**RECORDS TO USE:**
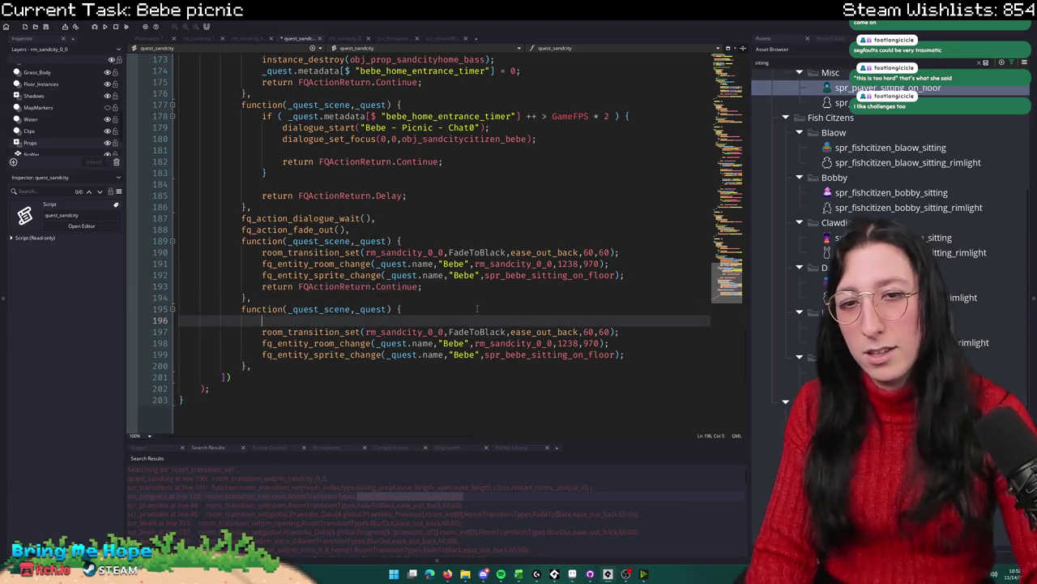
type("if( room == rm_")
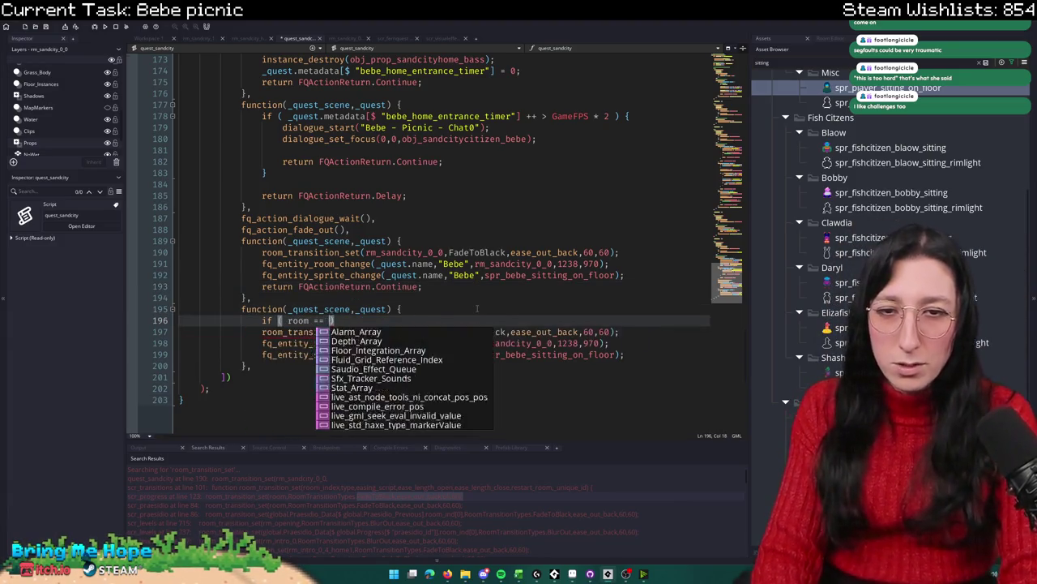
type("sandcity_0")
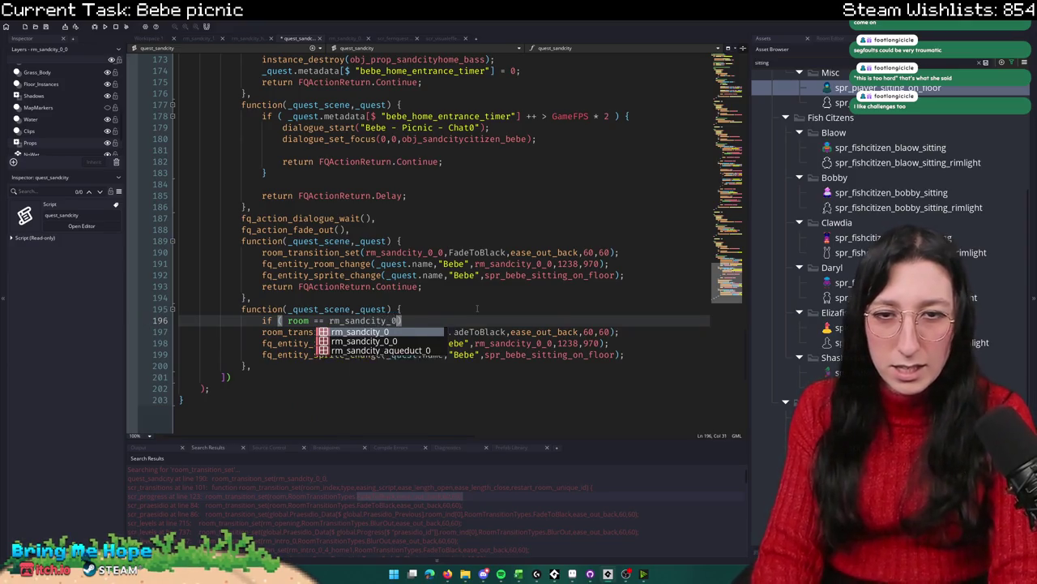
type("-")
type("_0 ")
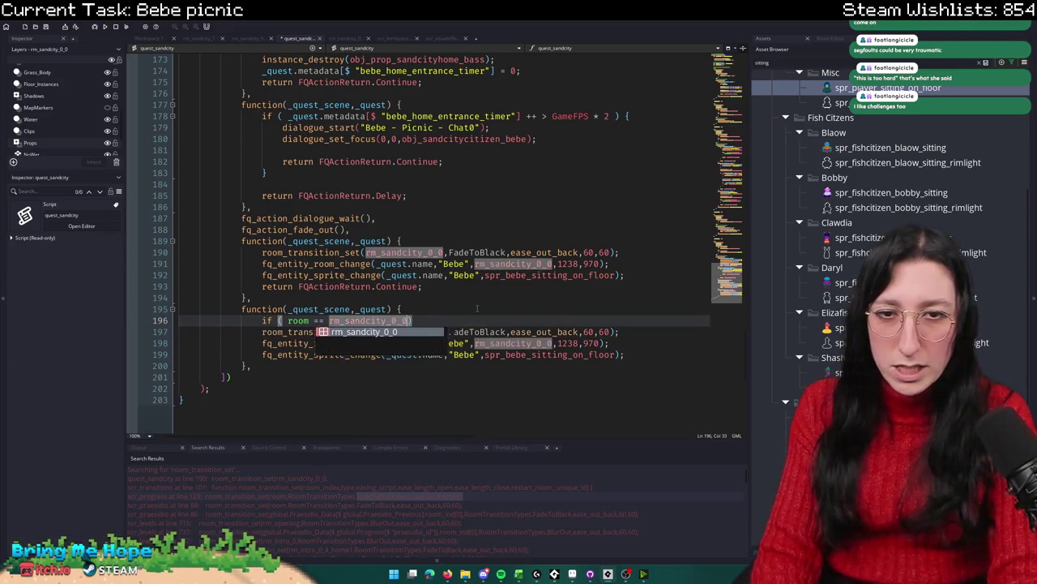
type(")")
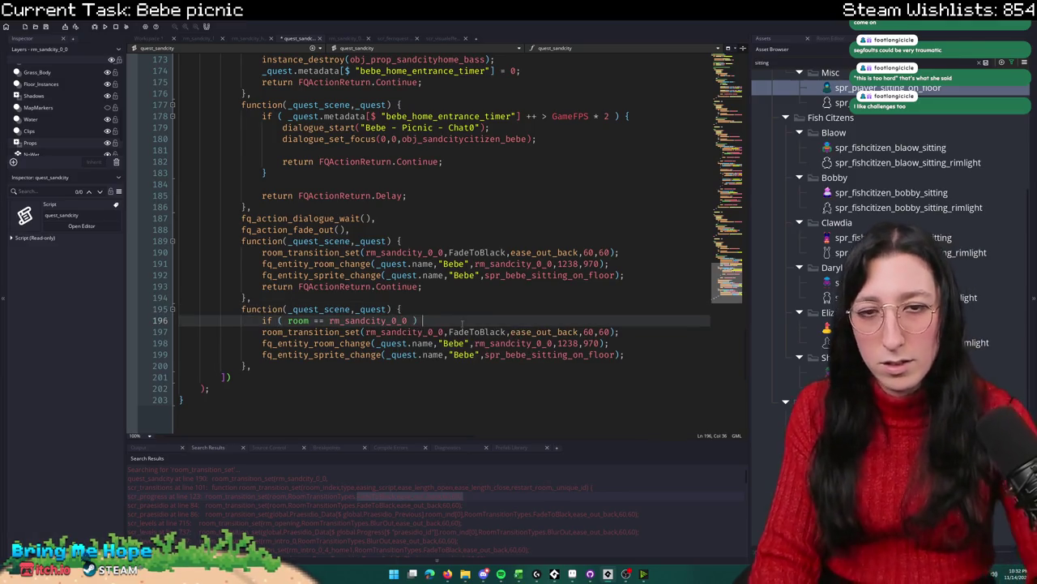
key("Return")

**WORK ITEM:** Reproduce every entry word for word, but skip any pictures.

**ANSWER SECTION:**
type("if( room == rm_")
type("sandcity_0")
type("-")
type("_0 ")
type(")")
key("Return")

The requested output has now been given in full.